Проводились мероприятия по нахождению решений для урегулирования конфликта, организованные и Министерством национальной безопасности, которое я тогда возглавлял. Занимались этим практически все генералы Министерства в силу того, что у них были хорошие рабочие контакты и связи как в Тирасполе, так и в Москве — люди вместе учились и работали в рамках Советского Союза, прекрасно знали друг друга, и это давало наибольшую надежду на то, что удастся предотвратить эскалацию.
Методы «народной дипломатии» применялись Министерством национальной безопасности, основываясь на том, что многие люди, особенно представители Аграрной партии, учились в советских ВУЗах вместе с председателями колхозов, директорами совхозов и предприятий с левого берега Днестра, ездили друг к другу в гости, встречались, дружили семьями — республика наша была территориально интегрирована.
Не получилось! Не получилось потому, что было очень серьезное сопротивление тех, кто, собственно, организовывал это противостояние, кто преследовал конечную цель в виде возникновения вооруженного конфликта. Тогда мы это еще не до конца понимали, и я признаюсь в этом.
Схема действий понятна — используют противоречия (исторические, идеологические, национальные, экономические и конфессиональные) различных частей населения, сталкивают две стороны, заставляют ругаться, а потом вручают оружие и спокойно наблюдают, как они друг друга уничтожают. И они же потом приходят, мирят и восстанавливают. Конечно, при этом стройматериалы их, техника и кредиты тоже их, и так далее, и тому подобное.
Война — это бизнес, любая война, и наше столкновение двух частей республики было таким же бизнесом.
Я тогда интуитивно предполагал это, передо мной вырисовывались соответствующие лица и фамилии. Теперь я знаю точно.
— Вы можете назвать этих людей?
— Мы с вами опытные люди, и Вы их тоже знаете, кстати. Они не дали нам предотвратить вооруженное столкновение. В этом же ключе работал позже и никем не контролируемый комбат Костенко — в ключе поддержания и развития вооруженного конфликта. Это нам подтверждали источники, работавшие рядом с [первым Президентом Приднестровской Молдавской Республики] Смирновым.

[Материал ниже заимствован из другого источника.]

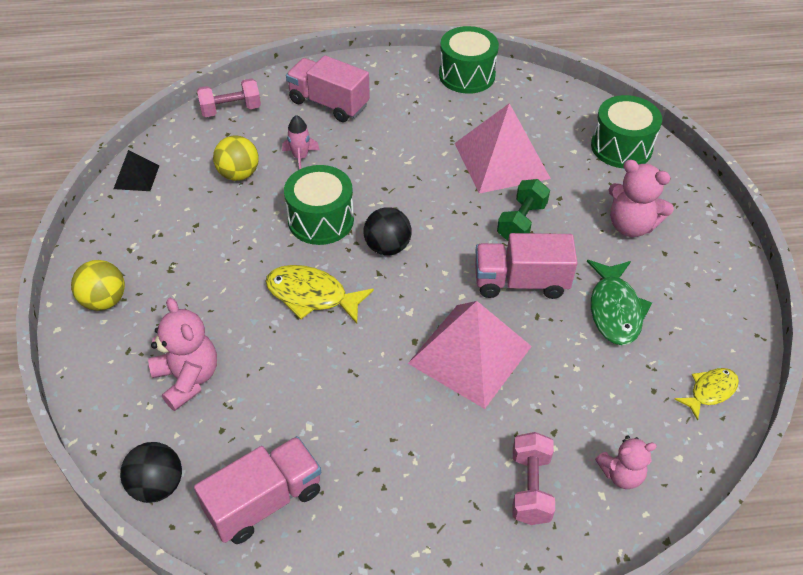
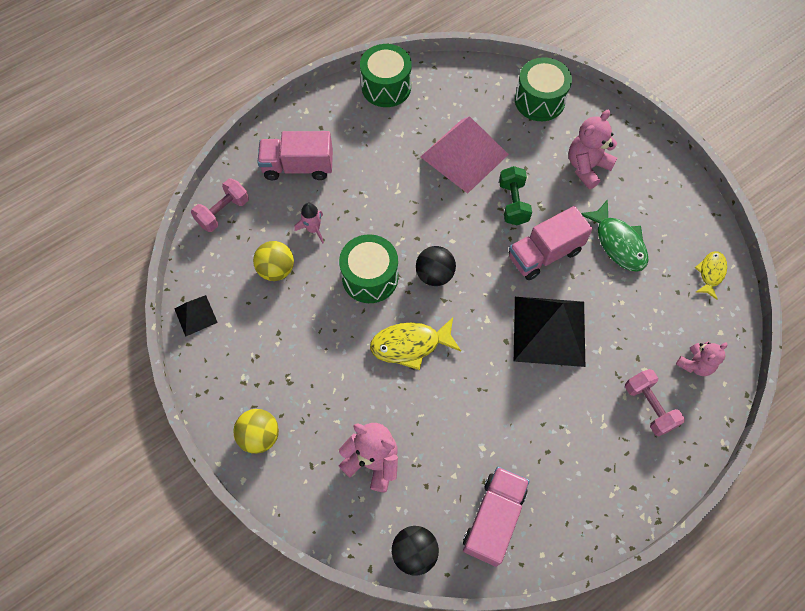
camera: 30 degrees left, 15 degrees up
pink pyramid [408,301,532,409] -> black pyramid [514,297,585,367]
pink teddy bear [609,160,674,237] -> pink teddy bear turned 135 degrees clockwise [569,110,617,189]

Мы попытались, я имею в виду Министерство национальной безопасности, организовать встречу промышленников — директорского корпуса многочисленных предприятий военно-промышленного комплекса, которые располагались в нашей стране. Это были серьезные люди, и они имели соответствующий вес, причем в том числе с выходом на Москву. Координировало эту работу наше Министерство, но и это тоже не принесло результата. Однажды даже намечался сбор депутатов парламента, были организованы автобусы, и они должны были сесть в них и ехать договариваться.
Я, к стыду своему, теперь не помню, почему они так и не поехали, но депутаты уже собрались у парламента, и автобусы были поданы.
Видимо, с той, приднестровской стороны в последний момент пришел отказ от покровителей Смирнова, я точно не могу сказать.
— Были ли попытки привлечь для помощи российскую сторону?
— Тогда [первый президент Республики Молдова] Мирча Снегур неоднократно пытался связаться с Ельциным, который в тот период пил не меньше, чем до или после этого.
К сожалению, главные причины того, что у нас ничего не получилось, это существование и с одной, и с другой стороны сил, которые были заинтересованы и в развязывании, и в продолжении, и в углублении этого конфликта; причины в неспособности и нежелании тогдашней администрации России во главе с Ельциным, который беспробудно пьянствовал, найти соответствующие решения этого вопроса.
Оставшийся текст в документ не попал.